Hi Bowen, have you been able to test your covariance kernel on its own? I tried to test the full method with:
# sample data with time steps as T and random bernouli events as X
X = stats.binom(n=1,p=0.1).rvs(size=10)
Y = np.arange(0,10)
X = np.stack((Y,X))
X = X.T
# Priors
sig_g = pm.HalfCauchy.dist(beta=2.5)
l_rs = pm.Exponential.dist(1/5)
# Covariance functions
cov_rs = RS_KERNEL(sig_g, l_rs, 2, active_dims=[0,1])
pm.draw(cov_rs.full(X))
and ran into an error compiling the graph (hard to interpret the message). Similarly, I tried to just sample from the prior of the whole model and ran into a similar compilation error. These often arise from incompatible shapes or invalid operations.
with pm.Model() as model:
# Priors
sig_g = pm.HalfCauchy('sig_g', beta=2.5)
ALPHA = pm.Beta('ALPHA', alpha=1, beta=1)
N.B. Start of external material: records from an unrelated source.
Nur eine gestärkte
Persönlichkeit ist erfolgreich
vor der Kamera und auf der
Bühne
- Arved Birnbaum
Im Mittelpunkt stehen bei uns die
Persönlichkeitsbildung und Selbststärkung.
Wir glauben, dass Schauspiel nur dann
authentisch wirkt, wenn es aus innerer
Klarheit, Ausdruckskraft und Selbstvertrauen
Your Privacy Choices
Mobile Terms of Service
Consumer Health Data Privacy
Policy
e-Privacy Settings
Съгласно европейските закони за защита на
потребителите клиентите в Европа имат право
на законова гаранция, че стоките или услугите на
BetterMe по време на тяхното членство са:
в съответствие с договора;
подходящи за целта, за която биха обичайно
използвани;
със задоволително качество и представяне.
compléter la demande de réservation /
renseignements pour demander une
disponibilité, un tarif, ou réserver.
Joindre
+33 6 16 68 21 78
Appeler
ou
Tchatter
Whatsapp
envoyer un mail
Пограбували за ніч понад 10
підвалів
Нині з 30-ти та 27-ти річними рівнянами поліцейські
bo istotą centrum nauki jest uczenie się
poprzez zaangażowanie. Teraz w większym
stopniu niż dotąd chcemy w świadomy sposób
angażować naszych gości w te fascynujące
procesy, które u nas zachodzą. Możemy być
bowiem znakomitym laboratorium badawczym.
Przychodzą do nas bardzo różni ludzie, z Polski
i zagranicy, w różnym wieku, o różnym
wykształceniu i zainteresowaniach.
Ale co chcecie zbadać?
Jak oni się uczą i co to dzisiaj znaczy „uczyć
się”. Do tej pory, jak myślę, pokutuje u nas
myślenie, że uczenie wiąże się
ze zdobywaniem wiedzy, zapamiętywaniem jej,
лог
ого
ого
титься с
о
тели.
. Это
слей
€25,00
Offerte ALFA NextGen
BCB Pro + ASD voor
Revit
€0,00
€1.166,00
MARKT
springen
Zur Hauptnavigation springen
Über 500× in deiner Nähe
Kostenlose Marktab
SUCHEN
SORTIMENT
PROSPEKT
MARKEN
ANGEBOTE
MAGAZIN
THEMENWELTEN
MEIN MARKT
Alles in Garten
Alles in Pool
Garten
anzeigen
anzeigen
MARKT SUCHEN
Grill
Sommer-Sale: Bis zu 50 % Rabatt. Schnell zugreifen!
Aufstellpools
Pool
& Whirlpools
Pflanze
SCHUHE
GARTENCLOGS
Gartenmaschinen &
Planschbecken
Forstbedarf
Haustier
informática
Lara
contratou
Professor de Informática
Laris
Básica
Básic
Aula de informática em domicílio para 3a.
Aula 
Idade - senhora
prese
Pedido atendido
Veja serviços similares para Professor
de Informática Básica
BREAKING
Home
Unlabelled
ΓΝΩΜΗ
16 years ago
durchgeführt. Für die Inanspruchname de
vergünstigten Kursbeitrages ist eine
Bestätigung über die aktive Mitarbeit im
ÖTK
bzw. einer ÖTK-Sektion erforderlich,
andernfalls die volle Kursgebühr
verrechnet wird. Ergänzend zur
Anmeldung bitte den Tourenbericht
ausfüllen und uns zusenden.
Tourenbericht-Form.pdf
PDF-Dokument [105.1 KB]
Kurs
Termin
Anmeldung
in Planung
l_se = pm.Exponential('l_se', 1/20)
l_rs = pm.Exponential('l_rs', 1/5)
sigma_private = pm.HalfCauchy('sigma_private', beta=2.5)
# Covariance functions
cov_se = sig_g**2 * pm.gp.cov.ExpQuad(2, l_se, active_dims=[0])
cov_rs = RS_KERNEL(sig_g, l_rs, 2, active_dims=[0,1])
cov_private_noise = pm.gp.cov.WhiteNoise(sigma_private)
# Combined covariance
K = ALPHA * cov_se + (1 - ALPHA) * cov_rs + cov_private_noise
# Gaussian Process
gp = pm.gp.Latent(cov_func=K)
y_ = gp.prior('y', X=X)
# Sampling
# trace = pm.sample(1000, chains=2, tune=1000, target_accept=0.9)
pm.draw(y_)
My goal was to try to figure out whether the for loop with the masks is behaving the way it is supposed to. But no luck until I reproduce the kernel locally.